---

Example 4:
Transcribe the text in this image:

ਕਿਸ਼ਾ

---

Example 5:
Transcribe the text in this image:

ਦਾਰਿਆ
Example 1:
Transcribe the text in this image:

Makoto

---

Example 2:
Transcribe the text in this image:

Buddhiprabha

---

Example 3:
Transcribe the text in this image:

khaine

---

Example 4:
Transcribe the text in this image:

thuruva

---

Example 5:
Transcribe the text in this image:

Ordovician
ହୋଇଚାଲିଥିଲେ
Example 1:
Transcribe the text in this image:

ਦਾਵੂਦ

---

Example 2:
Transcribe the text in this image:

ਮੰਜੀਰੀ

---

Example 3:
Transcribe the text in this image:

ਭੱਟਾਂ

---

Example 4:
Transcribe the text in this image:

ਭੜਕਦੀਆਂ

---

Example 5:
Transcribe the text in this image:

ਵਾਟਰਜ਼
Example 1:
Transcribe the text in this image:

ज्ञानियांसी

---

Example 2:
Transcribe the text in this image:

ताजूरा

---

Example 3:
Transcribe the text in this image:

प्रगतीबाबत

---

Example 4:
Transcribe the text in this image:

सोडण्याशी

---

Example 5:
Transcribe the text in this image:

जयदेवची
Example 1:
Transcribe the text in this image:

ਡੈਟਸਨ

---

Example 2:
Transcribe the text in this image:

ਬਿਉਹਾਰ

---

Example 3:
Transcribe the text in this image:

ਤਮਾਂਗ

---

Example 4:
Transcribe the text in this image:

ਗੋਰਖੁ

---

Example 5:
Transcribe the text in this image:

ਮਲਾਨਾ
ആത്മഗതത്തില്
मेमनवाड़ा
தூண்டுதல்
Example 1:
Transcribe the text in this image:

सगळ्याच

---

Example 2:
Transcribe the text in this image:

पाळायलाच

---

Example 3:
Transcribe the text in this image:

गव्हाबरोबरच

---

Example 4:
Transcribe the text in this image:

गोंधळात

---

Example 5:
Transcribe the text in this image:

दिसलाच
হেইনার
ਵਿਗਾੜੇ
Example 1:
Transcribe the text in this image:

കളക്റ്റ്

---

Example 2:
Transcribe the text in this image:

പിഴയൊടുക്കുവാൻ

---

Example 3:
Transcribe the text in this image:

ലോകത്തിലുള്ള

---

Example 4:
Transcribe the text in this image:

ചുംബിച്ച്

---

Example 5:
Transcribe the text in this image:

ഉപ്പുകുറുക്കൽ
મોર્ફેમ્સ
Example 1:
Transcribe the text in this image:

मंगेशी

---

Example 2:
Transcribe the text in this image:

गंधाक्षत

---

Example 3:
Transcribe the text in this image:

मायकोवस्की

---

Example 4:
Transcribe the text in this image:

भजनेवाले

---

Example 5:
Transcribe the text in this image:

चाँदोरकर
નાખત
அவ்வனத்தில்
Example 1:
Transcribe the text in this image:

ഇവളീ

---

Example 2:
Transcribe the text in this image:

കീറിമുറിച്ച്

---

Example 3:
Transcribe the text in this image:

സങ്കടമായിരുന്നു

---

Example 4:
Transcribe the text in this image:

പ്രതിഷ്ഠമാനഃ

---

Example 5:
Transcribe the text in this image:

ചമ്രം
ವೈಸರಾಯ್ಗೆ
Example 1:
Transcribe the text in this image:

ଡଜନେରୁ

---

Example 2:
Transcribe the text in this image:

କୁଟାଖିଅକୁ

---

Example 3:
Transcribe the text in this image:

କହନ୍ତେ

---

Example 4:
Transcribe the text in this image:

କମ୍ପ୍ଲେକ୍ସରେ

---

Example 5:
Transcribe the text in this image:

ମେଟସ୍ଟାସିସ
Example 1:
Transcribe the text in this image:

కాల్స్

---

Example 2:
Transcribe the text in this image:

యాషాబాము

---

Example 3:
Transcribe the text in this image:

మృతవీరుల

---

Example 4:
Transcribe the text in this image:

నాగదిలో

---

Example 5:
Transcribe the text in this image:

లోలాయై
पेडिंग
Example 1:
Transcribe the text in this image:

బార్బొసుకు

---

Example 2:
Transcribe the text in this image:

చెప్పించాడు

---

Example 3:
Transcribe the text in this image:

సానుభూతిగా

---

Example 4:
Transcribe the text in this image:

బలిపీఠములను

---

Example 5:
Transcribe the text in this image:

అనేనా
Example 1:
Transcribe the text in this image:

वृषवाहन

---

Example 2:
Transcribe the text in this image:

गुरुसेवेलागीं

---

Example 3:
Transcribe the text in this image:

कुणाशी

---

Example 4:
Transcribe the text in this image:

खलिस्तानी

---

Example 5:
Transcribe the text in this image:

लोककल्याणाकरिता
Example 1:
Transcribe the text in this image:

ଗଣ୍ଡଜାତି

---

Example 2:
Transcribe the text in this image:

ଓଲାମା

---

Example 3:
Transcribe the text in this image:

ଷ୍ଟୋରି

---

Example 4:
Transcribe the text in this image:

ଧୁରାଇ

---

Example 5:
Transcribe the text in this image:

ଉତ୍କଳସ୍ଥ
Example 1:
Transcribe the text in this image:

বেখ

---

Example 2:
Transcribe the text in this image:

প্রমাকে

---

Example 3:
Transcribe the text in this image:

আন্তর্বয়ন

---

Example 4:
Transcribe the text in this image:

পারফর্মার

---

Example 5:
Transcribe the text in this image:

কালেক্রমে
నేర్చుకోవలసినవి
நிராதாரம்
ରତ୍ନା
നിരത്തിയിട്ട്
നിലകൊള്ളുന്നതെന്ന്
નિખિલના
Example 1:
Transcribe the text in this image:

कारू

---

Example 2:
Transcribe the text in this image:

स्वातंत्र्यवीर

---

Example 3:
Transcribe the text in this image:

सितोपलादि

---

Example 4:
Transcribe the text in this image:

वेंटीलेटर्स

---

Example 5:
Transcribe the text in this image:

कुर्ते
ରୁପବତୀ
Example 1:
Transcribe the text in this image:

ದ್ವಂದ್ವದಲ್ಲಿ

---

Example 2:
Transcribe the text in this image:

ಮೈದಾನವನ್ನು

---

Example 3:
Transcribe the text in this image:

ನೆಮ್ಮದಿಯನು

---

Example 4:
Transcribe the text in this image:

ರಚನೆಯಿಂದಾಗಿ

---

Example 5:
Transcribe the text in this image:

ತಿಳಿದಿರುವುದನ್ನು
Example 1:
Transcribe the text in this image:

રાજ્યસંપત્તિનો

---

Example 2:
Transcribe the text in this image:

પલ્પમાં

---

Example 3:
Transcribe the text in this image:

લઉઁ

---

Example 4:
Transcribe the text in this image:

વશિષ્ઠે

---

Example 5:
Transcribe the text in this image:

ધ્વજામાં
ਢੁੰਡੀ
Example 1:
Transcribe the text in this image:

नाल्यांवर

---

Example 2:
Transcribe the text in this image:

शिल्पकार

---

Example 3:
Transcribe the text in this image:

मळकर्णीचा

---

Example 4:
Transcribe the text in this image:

=-=-=-=-=

(Work task): A complete, exact transcription of the data above is required.

(Result below):
---

Example 4:
Transcribe the text in this image:

ਕਿਸ਼ਾ

---

Example 5:
Transcribe the text in this image:

ਦਾਰਿਆ
Example 1:
Transcribe the text in this image:

Makoto

---

Example 2:
Transcribe the text in this image:

Buddhiprabha

---

Example 3:
Transcribe the text in this image:

khaine

---

Example 4:
Transcribe the text in this image:

thuruva

---

Example 5:
Transcribe the text in this image:

Ordovician
ହୋଇଚାଲିଥିଲେ
Example 1:
Transcribe the text in this image:

ਦਾਵੂਦ

---

Example 2:
Transcribe the text in this image:

ਮੰਜੀਰੀ

---

Example 3:
Transcribe the text in this image:

ਭੱਟਾਂ

---

Example 4:
Transcribe the text in this image:

ਭੜਕਦੀਆਂ

---

Example 5:
Transcribe the text in this image:

ਵਾਟਰਜ਼
Example 1:
Transcribe the text in this image:

ज्ञानियांसी

---

Example 2:
Transcribe the text in this image:

ताजूरा

---

Example 3:
Transcribe the text in this image:

प्रगतीबाबत

---

Example 4:
Transcribe the text in this image:

सोडण्याशी

---

Example 5:
Transcribe the text in this image:

जयदेवची
Example 1:
Transcribe the text in this image:

ਡੈਟਸਨ

---

Example 2:
Transcribe the text in this image:

ਬਿਉਹਾਰ

---

Example 3:
Transcribe the text in this image:

ਤਮਾਂਗ

---

Example 4:
Transcribe the text in this image:

ਗੋਰਖੁ

---

Example 5:
Transcribe the text in this image:

ਮਲਾਨਾ
ആത്മഗതത്തില്
मेमनवाड़ा
தூண்டுதல்
Example 1:
Transcribe the text in this image:

सगळ्याच

---

Example 2:
Transcribe the text in this image:

पाळायलाच

---

Example 3:
Transcribe the text in this image:

गव्हाबरोबरच

---

Example 4:
Transcribe the text in this image:

गोंधळात

---

Example 5:
Transcribe the text in this image:

दिसलाच
হেইনার
ਵਿਗਾੜੇ
Example 1:
Transcribe the text in this image:

കളക്റ്റ്

---

Example 2:
Transcribe the text in this image:

പിഴയൊടുക്കുവാൻ

---

Example 3:
Transcribe the text in this image:

ലോകത്തിലുള്ള

---

Example 4:
Transcribe the text in this image:

ചുംബിച്ച്

---

Example 5:
Transcribe the text in this image:

ഉപ്പുകുറുക്കൽ
મોર્ફેમ્સ
Example 1:
Transcribe the text in this image:

मंगेशी

---

Example 2:
Transcribe the text in this image:

गंधाक्षत

---

Example 3:
Transcribe the text in this image:

मायकोवस्की

---

Example 4:
Transcribe the text in this image:

भजनेवाले

---

Example 5:
Transcribe the text in this image:

चाँदोरकर
નાખત
அவ்வனத்தில்
Example 1:
Transcribe the text in this image:

ഇവളീ

---

Example 2:
Transcribe the text in this image:

കീറിമുറിച്ച്

---

Example 3:
Transcribe the text in this image:

സങ്കടമായിരുന്നു

---

Example 4:
Transcribe the text in this image:

പ്രതിഷ്ഠമാനഃ

---

Example 5:
Transcribe the text in this image:

ചമ്രം
ವೈಸರಾಯ್ಗೆ
Example 1:
Transcribe the text in this image:

ଡଜନେରୁ

---

Example 2:
Transcribe the text in this image:

କୁଟାଖିଅକୁ

---

Example 3:
Transcribe the text in this image:

କହନ୍ତେ

---

Example 4:
Transcribe the text in this image:

କମ୍ପ୍ଲେକ୍ସରେ

---

Example 5:
Transcribe the text in this image:

ମେଟସ୍ଟାସିସ
Example 1:
Transcribe the text in this image:

కాల్స్

---

Example 2:
Transcribe the text in this image:

యాషాబాము

---

Example 3:
Transcribe the text in this image:

మృతవీరుల

---

Example 4:
Transcribe the text in this image:

నాగదిలో

---

Example 5:
Transcribe the text in this image:

లోలాయై
पेडिंग
Example 1:
Transcribe the text in this image:

బార్బొసుకు

---

Example 2:
Transcribe the text in this image:

చెప్పించాడు

---

Example 3:
Transcribe the text in this image:

సానుభూతిగా

---

Example 4:
Transcribe the text in this image:

బలిపీఠములను

---

Example 5:
Transcribe the text in this image:

అనేనా
Example 1:
Transcribe the text in this image:

वृषवाहन

---

Example 2:
Transcribe the text in this image:

गुरुसेवेलागीं

---

Example 3:
Transcribe the text in this image:

कुणाशी

---

Example 4:
Transcribe the text in this image:

खलिस्तानी

---

Example 5:
Transcribe the text in this image:

लोककल्याणाकरिता
Example 1:
Transcribe the text in this image:

ଗଣ୍ଡଜାତି

---

Example 2:
Transcribe the text in this image:

ଓଲାମା

---

Example 3:
Transcribe the text in this image:

ଷ୍ଟୋରି

---

Example 4:
Transcribe the text in this image:

ଧୁରାଇ

---

Example 5:
Transcribe the text in this image:

ଉତ୍କଳସ୍ଥ
Example 1:
Transcribe the text in this image:

বেখ

---

Example 2:
Transcribe the text in this image:

প্রমাকে

---

Example 3:
Transcribe the text in this image:

আন্তর্বয়ন

---

Example 4:
Transcribe the text in this image:

পারফর্মার

---

Example 5:
Transcribe the text in this image:

কালেক্রমে
నేర్చుకోవలసినవి
நிராதாரம்
ରତ୍ନା
നിരത്തിയിട്ട്
നിലകൊള്ളുന്നതെന്ന്
નિખિલના
Example 1:
Transcribe the text in this image:

कारू

---

Example 2:
Transcribe the text in this image:

स्वातंत्र्यवीर

---

Example 3:
Transcribe the text in this image:

सितोपलादि

---

Example 4:
Transcribe the text in this image:

वेंटीलेटर्स

---

Example 5:
Transcribe the text in this image:

कुर्ते
ରୁପବତୀ
Example 1:
Transcribe the text in this image:

ದ್ವಂದ್ವದಲ್ಲಿ

---

Example 2:
Transcribe the text in this image:

ಮೈದಾನವನ್ನು

---

Example 3:
Transcribe the text in this image:

ನೆಮ್ಮದಿಯನು

---

Example 4:
Transcribe the text in this image:

ರಚನೆಯಿಂದಾಗಿ

---

Example 5:
Transcribe the text in this image:

ತಿಳಿದಿರುವುದನ್ನು
Example 1:
Transcribe the text in this image:

રાજ્યસંપત્તિનો

---

Example 2:
Transcribe the text in this image:

પલ્પમાં

---

Example 3:
Transcribe the text in this image:

લઉઁ

---

Example 4:
Transcribe the text in this image:

વશિષ્ઠે

---

Example 5:
Transcribe the text in this image:

ધ્વજામાં
ਢੁੰਡੀ
Example 1:
Transcribe the text in this image:

नाल्यांवर

---

Example 2:
Transcribe the text in this image:

शिल्पकार

---

Example 3:
Transcribe the text in this image:

मळकर्णीचा

---

Example 4:
Transcribe the text in this image:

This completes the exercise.